== EXTRAIT DU TEXTE ==
Mi-juin. Ce n’est pas encore tout à fait l’heure du bilan – trop de choses à faire, encore, durant ces trois dernières semaines – pourtant comme chaque année à la même période, fidèle au rendez-vous, s’accroche à mes basques une légère déprime qui dit bien que j’ai commencé, inconsciemment, un retour sur l’année scolaire qui s’achève.
Au moment où le drapeau à damier se profile, c’est d’abord tout ce que je n’ai pas réussi à faire qui remonte. Les satisfactions viendront, mais plus tard, pour l’heure ce sont les revers, les déconvenues qui me viennent, tout ce qui n’a pas marché, tout ce que je n’ai pas su mettre en place, concrétiser, pour le groupe, mais surtout individuellement : je ne vois plus que les failles chez mes élèves, les lacunes qui leur restent, ce qu’ils ne parviennent toujours pas, ou pas totalement, à faire, à comprendre, toutes ces cordes manquantes à leur arc.
===
== DONNÉES FOURNIES ==
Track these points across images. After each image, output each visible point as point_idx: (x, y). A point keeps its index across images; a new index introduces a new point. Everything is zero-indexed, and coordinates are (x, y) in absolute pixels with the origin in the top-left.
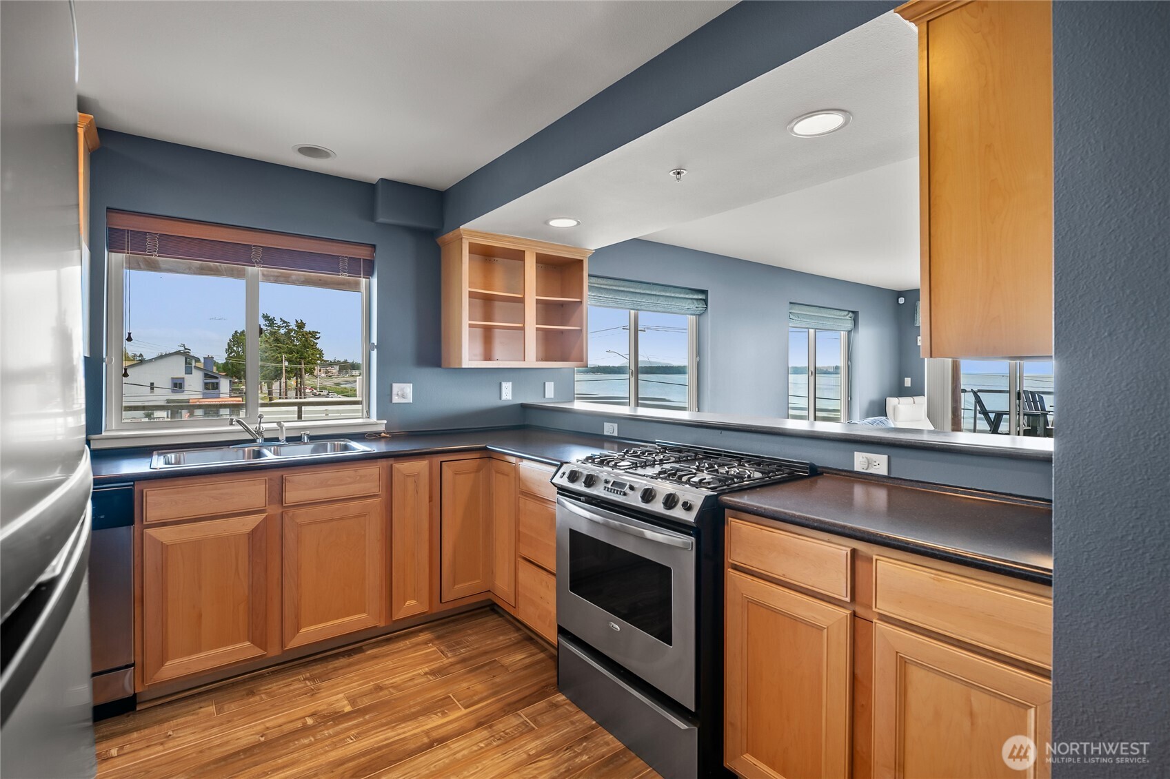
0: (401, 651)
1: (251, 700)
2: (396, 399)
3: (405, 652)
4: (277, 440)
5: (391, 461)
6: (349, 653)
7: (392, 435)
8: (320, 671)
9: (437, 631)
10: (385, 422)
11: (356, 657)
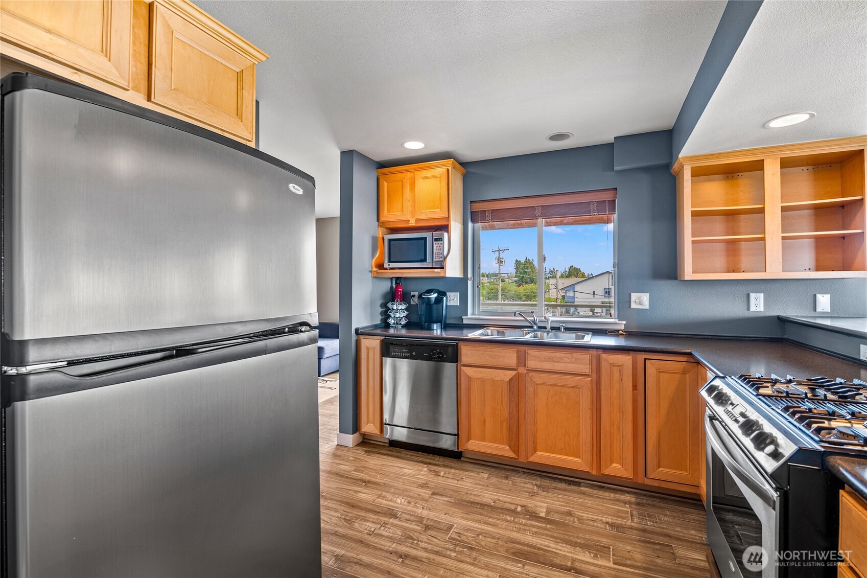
0: (604, 499)
1: (504, 481)
2: (633, 306)
3: (605, 501)
4: (545, 328)
5: (600, 352)
6: (570, 483)
7: (629, 334)
8: (547, 484)
9: (640, 498)
10: (625, 322)
11: (572, 487)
===
__CONSIGNE__:
D'après le texte sur la fin de l'année scolaire, pourquoi n'est-ce pas encore tout à fait l'heure du bilan ? Répondez en une à trois phrases.

__RÉPONSE__:
Ce n'est pas encore l'heure du bilan parce qu'il reste encore trop de choses à faire pendant les trois dernières semaines.